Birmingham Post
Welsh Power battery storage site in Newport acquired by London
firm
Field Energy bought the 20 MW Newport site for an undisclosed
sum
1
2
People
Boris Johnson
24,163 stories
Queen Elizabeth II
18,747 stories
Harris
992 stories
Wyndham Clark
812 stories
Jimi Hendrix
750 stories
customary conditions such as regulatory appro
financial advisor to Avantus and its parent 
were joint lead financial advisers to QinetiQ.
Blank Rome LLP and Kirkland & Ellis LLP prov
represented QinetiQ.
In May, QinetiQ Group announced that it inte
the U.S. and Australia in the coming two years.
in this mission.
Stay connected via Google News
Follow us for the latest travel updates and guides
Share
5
* * *
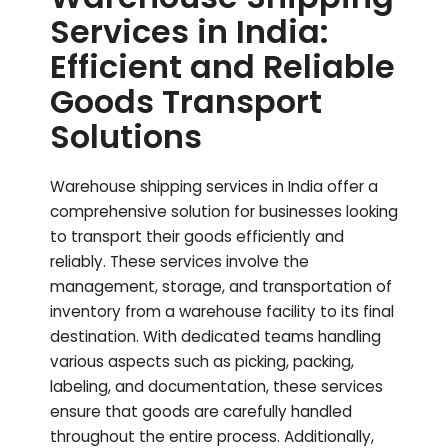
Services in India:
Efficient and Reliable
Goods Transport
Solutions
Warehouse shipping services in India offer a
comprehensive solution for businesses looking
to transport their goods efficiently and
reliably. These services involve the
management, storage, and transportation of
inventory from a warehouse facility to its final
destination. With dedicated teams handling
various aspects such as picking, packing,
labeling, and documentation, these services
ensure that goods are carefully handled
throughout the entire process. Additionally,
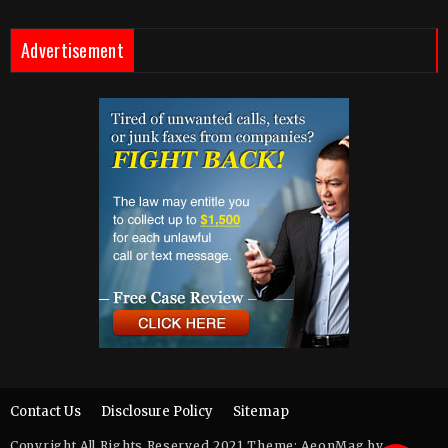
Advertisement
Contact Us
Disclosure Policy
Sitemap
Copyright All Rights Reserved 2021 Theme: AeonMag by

## What to work on
Copy out every line of the records, unchanged, from the one containing "Birmingham Post" down to the one containing "812 stories", with both of those lines included.

## Written answer
Birmingham Post
Welsh Power battery storage site in Newport acquired by London
firm
Field Energy bought the 20 MW Newport site for an undisclosed
sum
1
2
People
Boris Johnson
24,163 stories
Queen Elizabeth II
18,747 stories
Harris
992 stories
Wyndham Clark
812 stories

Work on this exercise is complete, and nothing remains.